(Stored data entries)
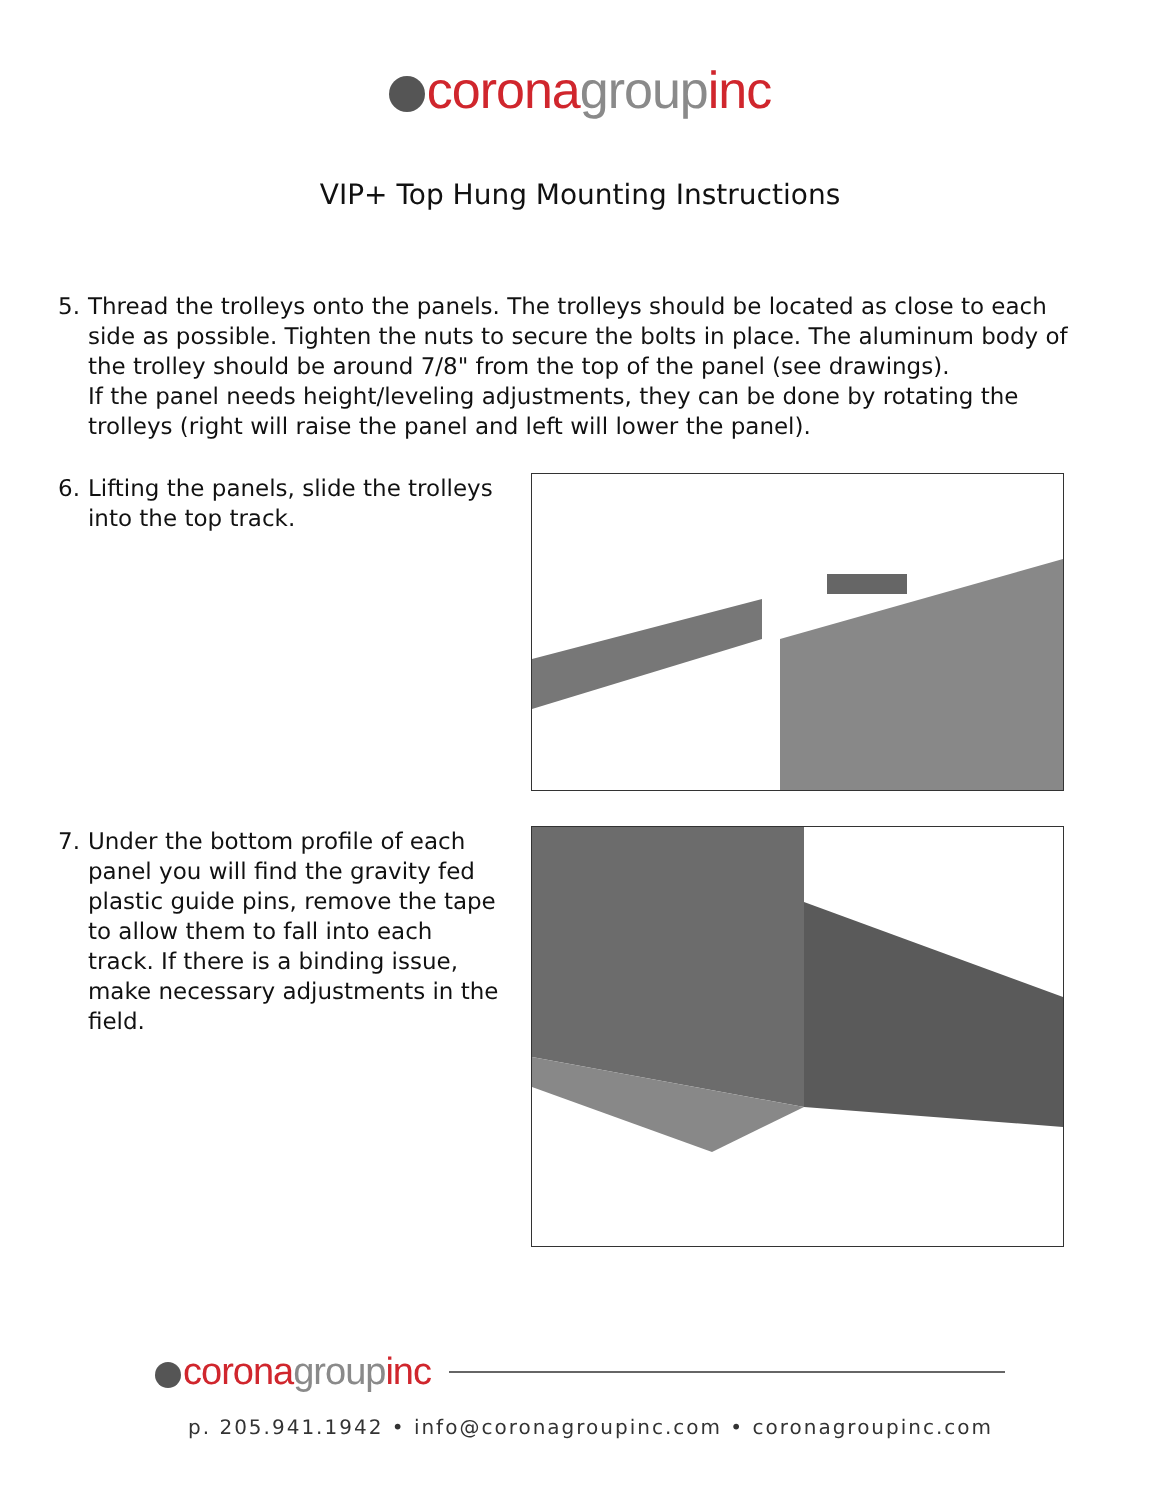corona group inc
VIP+ Top Hung Mounting Instructions
5. Thread the trolleys onto the panels. The trolleys should be located as close to each side as possible. Tighten the nuts to secure the bolts in place. The aluminum body of the trolley should be around 7/8" from the top of the panel (see drawings).
If the panel needs height/leveling adjustments, they can be done by rotating the trolleys (right will raise the panel and left will lower the panel).
6. Lifting the panels, slide the trolleys into the top track.
7. Under the bottom profile of each panel you will find the gravity fed plastic guide pins, remove the tape to allow them to fall into each track. If there is a binding issue, make necessary adjustments in the field.
corona group inc
p. 205.941.1942 • info@coronagroupinc.com • coronagroupinc.com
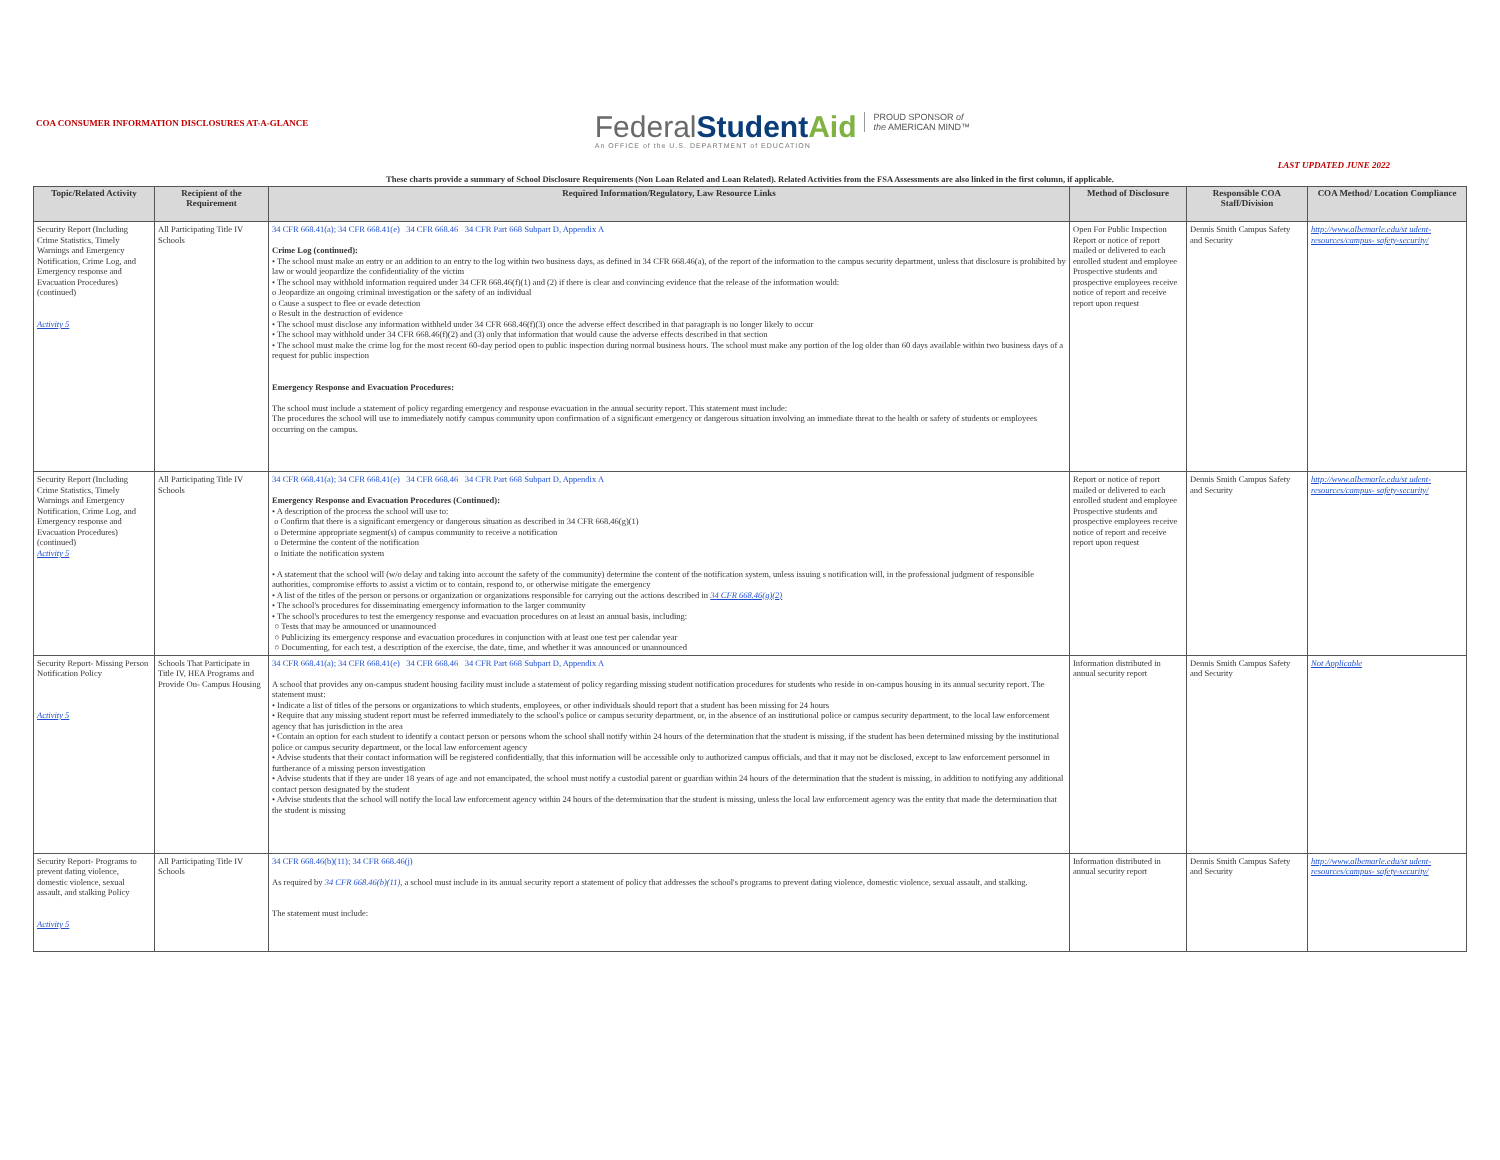COA CONSUMER INFORMATION DISCLOSURES AT-A-GLANCE
FederalStudent Aid
An OFFICE of the U.S. DEPARTMENT of EDUCATION
PROUD SPONSOR of
the AMERICAN MIND™
LAST UPDATED JUNE 2022
These charts provide a summary of School Disclosure Requirements (Non Loan Related and Loan Related). Related Activities from the FSA Assessments are also linked in the first column, if applicable.
| Topic/Related Activity | Recipient of the Requirement | Required Information/Regulatory, Law Resource Links | Method of Disclosure | Responsible COA Staff/Division | COA Method/ Location Compliance |
| --- | --- | --- | --- | --- | --- |
| Security Report (Including Crime Statistics, Timely Warnings and Emergency Notification, Crime Log, and Emergency response and Evacuation Procedures) (continued) Activity 5 | All Participating Title IV Schools | 34 CFR 668.41(a); 34 CFR 668.41(e) 34 CFR 668.46 34 CFR Part 668 Subpart D, Appendix A Crime Log (continued): • The school must make an entry or an addition to an entry to the log within two business days, as defined in 34 CFR 668.46(a), of the report of the information to the campus security department, unless that disclosure is prohibited by law or would jeopardize the confidentiality of the victim • The school may withhold information required under 34 CFR 668.46(f)(1) and (2) if there is clear and convincing evidence that the release of the information would: o Jeopardize an ongoing criminal investigation or the safety of an individual o Cause a suspect to flee or evade detection o Result in the destruction of evidence • The school must disclose any information withheld under 34 CFR 668.46(f)(3) once the adverse effect described in that paragraph is no longer likely to occur • The school may withhold under 34 CFR 668.46(f)(2) and (3) only that information that would cause the adverse effects described in that section • The school must make the crime log for the most recent 60-day period open to public inspection during normal business hours. The school must make any portion of the log older than 60 days available within two business days of a request for public inspection Emergency Response and Evacuation Procedures: The school must include a statement of policy regarding emergency and response evacuation in the annual security report. This statement must include: The procedures the school will use to immediately notify campus community upon confirmation of a significant emergency or dangerous situation involving an immediate threat to the health or safety of students or employees occurring on the campus. | Open For Public Inspection Report or notice of report mailed or delivered to each enrolled student and employee Prospective students and prospective employees receive notice of report and receive report upon request | Dennis Smith Campus Safety and Security | http://www.albemarle.edu/st udent-resources/campus- safety-security/ |
| Security Report (Including Crime Statistics, Timely Warnings and Emergency Notification, Crime Log, and Emergency response and Evacuation Procedures) (continued) Activity 5 | All Participating Title IV Schools | 34 CFR 668.41(a); 34 CFR 668.41(e) 34 CFR 668.46 34 CFR Part 668 Subpart D, Appendix A Emergency Response and Evacuation Procedures (Continued): • A description of the process the school will use to: o Confirm that there is a significant emergency or dangerous situation as described in 34 CFR 668.46(g)(1) o Determine appropriate segment(s) of campus community to receive a notification o Determine the content of the notification o Initiate the notification system • A statement that the school will (w/o delay and taking into account the safety of the community) determine the content of the notification system, unless issuing s notification will, in the professional judgment of responsible authorities, compromise efforts to assist a victim or to contain, respond to, or otherwise mitigate the emergency • A list of the titles of the person or persons or organization or organizations responsible for carrying out the actions described in 34 CFR 668.46(g)(2) • The school's procedures for disseminating emergency information to the larger community • The school's procedures to test the emergency response and evacuation procedures on at least an annual basis, including: ○ Tests that may be announced or unannounced ○ Publicizing its emergency response and evacuation procedures in conjunction with at least one test per calendar year ○ Documenting, for each test, a description of the exercise, the date, time, and whether it was announced or unannounced | Report or notice of report mailed or delivered to each enrolled student and employee Prospective students and prospective employees receive notice of report and receive report upon request | Dennis Smith Campus Safety and Security | http://www.albemarle.edu/st udent-resources/campus- safety-security/ |
| Security Report- Missing Person Notification Policy Activity 5 | Schools That Participate in Title IV, HEA Programs and Provide On- Campus Housing | 34 CFR 668.41(a); 34 CFR 668.41(e) 34 CFR 668.46 34 CFR Part 668 Subpart D, Appendix A A school that provides any on-campus student housing facility must include a statement of policy regarding missing student notification procedures for students who reside in on-campus housing in its annual security report. The statement must: • Indicate a list of titles of the persons or organizations to which students, employees, or other individuals should report that a student has been missing for 24 hours • Require that any missing student report must be referred immediately to the school's police or campus security department, or, in the absence of an institutional police or campus security department, to the local law enforcement agency that has jurisdiction in the area • Contain an option for each student to identify a contact person or persons whom the school shall notify within 24 hours of the determination that the student is missing, if the student has been determined missing by the institutional police or campus security department, or the local law enforcement agency • Advise students that their contact information will be registered confidentially, that this information will be accessible only to authorized campus officials, and that it may not be disclosed, except to law enforcement personnel in furtherance of a missing person investigation • Advise students that if they are under 18 years of age and not emancipated, the school must notify a custodial parent or guardian within 24 hours of the determination that the student is missing, in addition to notifying any additional contact person designated by the student • Advise students that the school will notify the local law enforcement agency within 24 hours of the determination that the student is missing, unless the local law enforcement agency was the entity that made the determination that the student is missing | Information distributed in annual security report | Dennis Smith Campus Safety and Security | Not Applicable |
| Security Report- Programs to prevent dating violence, domestic violence, sexual assault, and stalking Policy Activity 5 | All Participating Title IV Schools | 34 CFR 668.46(b)(11); 34 CFR 668.46(j) As required by 34 CFR 668.46(b)(11) , a school must include in its annual security report a statement of policy that addresses the school's programs to prevent dating violence, domestic violence, sexual assault, and stalking. The statement must include: | Information distributed in annual security report | Dennis Smith Campus Safety and Security | http://www.albemarle.edu/st udent-resources/campus- safety-security/ |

EXERCISE INSTRUCTIONS: Read the entries and pick out all lines that include the word "track".

SOLUTION TO THE PROBLEM:
6. Lifting the panels, slide the trolleys into the top track.
7. Under the bottom profile of each panel you will find the gravity fed plastic guide pins, remove the tape to allow them to fall into each track. If there is a binding issue, make necessary adjustments in the field.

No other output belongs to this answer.